Michael Pillkowsky hat zwei Berufe: Erzieher und Landwirt. Wenn er den Kindergarten verlässt, nimmt er an manchen Tagen sein Pferd und treibt Highlandrinder mit langen Hörnern von einer Wiese zur nächsten. Nur die Hochhauskulisse verrät dann, dass er diese Form der Landwirtschaft mitten in Kassels innerstädtischem Naturschutzgebiet betreibt. Die Kasseler Stadtbauern haben viele Gesichter. Eines gehört dem Unternehmensberater Victor Hernández. Seit drei Jahren bringt er Bienen auf Kassels Dächer. Was als Hobbyimkerei mit ein paar Bienenvölkern begann, hat sich zu einer echten Passion für den 38-Jährigen entwickelt. Mehr als dreißig Völker summen mittlerweile in vier verschiedenen Stadtteilen von der Nordstadt bis Wilhelmshöhe - und es werden immer mehr. Die Bienen finden in der Stadt ständig blühende Pflanzen, der Ertrag ist besonders gut.
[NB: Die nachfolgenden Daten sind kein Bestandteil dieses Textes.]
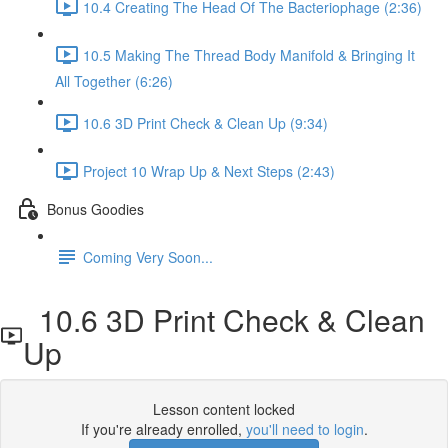
10.4 Creating The Head Of The Bacteriophage (2:36)
10.5 Making The Thread Body Manifold & Bringing It
All Together (6:26)
10.6 3D Print Check & Clean Up (9:34)
Project 10 Wrap Up & Next Steps (2:43)
Bonus Goodies
Coming Very Soon...
10.6 3D Print Check & Clean
Up
Lesson content locked
If you're already enrolled,
you'll need to login
.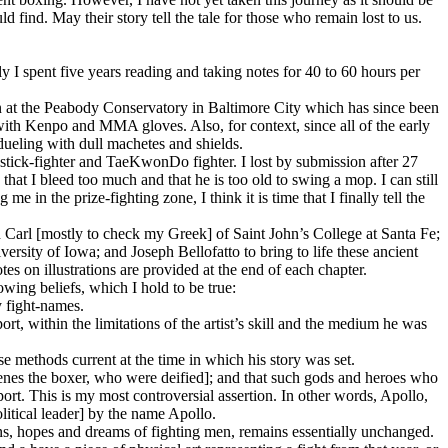
 find. May their story tell the tale for those who remain lost to us.
 I spent five years reading and taking notes for 40 to 60 hours per
n at the Peabody Conservatory in Baltimore City which has since been
with Kenpo and MMA gloves. Also, for context, since all of the early
ueling with dull machetes and shields.
tick-fighter and TaeKwonDo fighter. I lost by submission after 27
hat I bleed too much and that he is too old to swing a mop. I can still
 in the prize-fighting zone, I think it is time that I finally tell the
.
d Carl [mostly to check my Greek] of Saint John’s College at Santa Fe;
rsity of Iowa; and Joseph Bellofatto to bring to life these ancient
es on illustrations are provided at the end of each chapter.
owing beliefs, which I hold to be true:
y fight-names.
rt, within the limitations of the artist’s skill and the medium he was
ose methods current at the time in which his story was set.
eogenes the boxer, who were deified]; and that such gods and heroes who
sport. This is my most controversial assertion. In other words, Apollo,
litical leader] by the name Apollo.
ns, hopes and dreams of fighting men, remains essentially unchanged.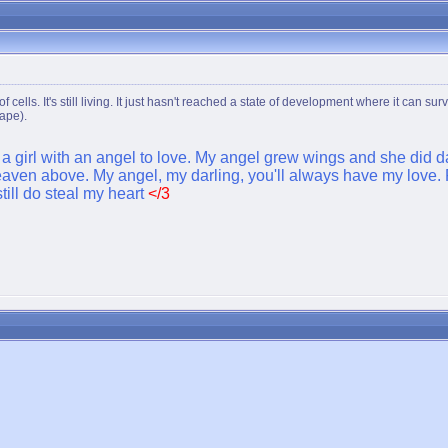
e of cells. It's still living. It just hasn't reached a state of development where it ca
rape).
t a girl with an angel to love. My angel grew wings and she did da
ven above. My angel, my darling, you'll always have my love. R
till do steal my heart
</3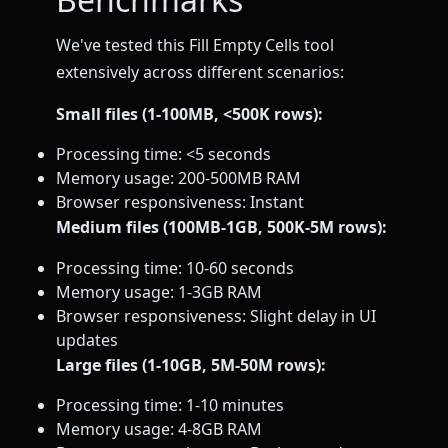
We've tested this Fill Empty Cells tool
extensively across different scenarios:
Small files (1-100MB, <500K rows):
Processing time: <5 seconds
Memory usage: 200-500MB RAM
Browser responsiveness: Instant
Medium files (100MB-1GB, 500K-5M rows):
Processing time: 10-60 seconds
Memory usage: 1-3GB RAM
Browser responsiveness: Slight delay in UI
updates
Large files (1-10GB, 5M-50M rows):
Processing time: 1-10 minutes
Memory usage: 4-8GB RAM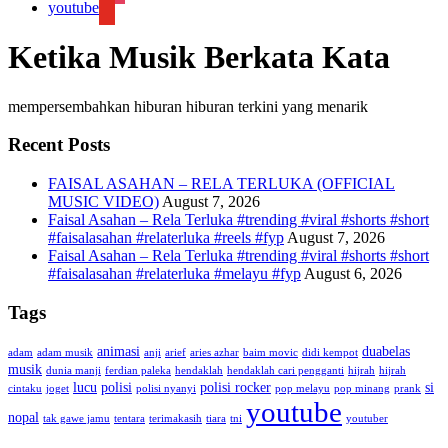
youtube
Ketika Musik Berkata Kata
mempersembahkan hiburan hiburan terkini yang menarik
Recent Posts
FAISAL ASAHAN – RELA TERLUKA (OFFICIAL
MUSIC VIDEO)
August 7, 2026
Faisal Asahan – Rela Terluka #trending #viral #shorts #short
#faisalasahan #relaterluka #reels #fyp
August 7, 2026
Faisal Asahan – Rela Terluka #trending #viral #shorts #short
#faisalasahan #relaterluka #melayu #fyp
August 6, 2026
Tags
animasi
duabelas
adam
adam musik
anji
arief
aries azhar
baim movic
didi kempot
musik
dunia manji
ferdian paleka
hendaklah
hendaklah cari pengganti
hijrah
hijrah
lucu
polisi
polisi rocker
si
cintaku
joget
polisi nyanyi
pop melayu
pop minang
prank
youtube
nopal
tak gawe jamu
tentara
terimakasih
tiara
tni
youtuber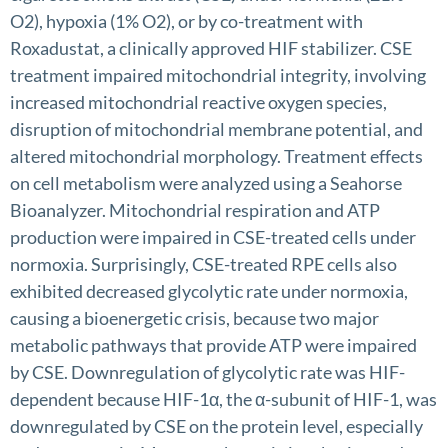
O2), hypoxia (1% O2), or by co-treatment with
Roxadustat, a clinically approved HIF stabilizer. CSE
treatment impaired mitochondrial integrity, involving
increased mitochondrial reactive oxygen species,
disruption of mitochondrial membrane potential, and
altered mitochondrial morphology. Treatment effects
on cell metabolism were analyzed using a Seahorse
Bioanalyzer. Mitochondrial respiration and ATP
production were impaired in CSE-treated cells under
normoxia. Surprisingly, CSE-treated RPE cells also
exhibited decreased glycolytic rate under normoxia,
causing a bioenergetic crisis, because two major
metabolic pathways that provide ATP were impaired
by CSE. Downregulation of glycolytic rate was HIF-
dependent because HIF-1α, the α-subunit of HIF-1, was
downregulated by CSE on the protein level, especially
Der wegen seines guten Geschmacks mehrfach prämierte Stadthonig ist nicht nur bei den Kasselern beliebt. Spätestens Ende November ist er so gut wie ausverkauft. Als Vorsitzender des Kasseler Imkervereins berät Victor Hernández nun auch andere in Sachen Stadtbienen. 2016 will er in der Nordstadt die erste "Bienothek" eröffnen, einen Laden, in dem man unterschiedlichen Honig probieren und kaufen kann und in dem Workshops zur Imkerei angeboten werden. Landwirtschaft und Gartenbau zurück in die Stadt zu bringen, das ist auch die Idee der „Saisongärten“. In Kassel bepflanzt Katharina Mittelstraß die Parzellen im Frühjahr mit Gemüse. Die Nachfrage, so eine Parzelle zu mieten, ist mittlerweile groß geworden. Das Interesse wächst, auf diese Weise eigenes Gemüse hochzuziehen und zu ernten.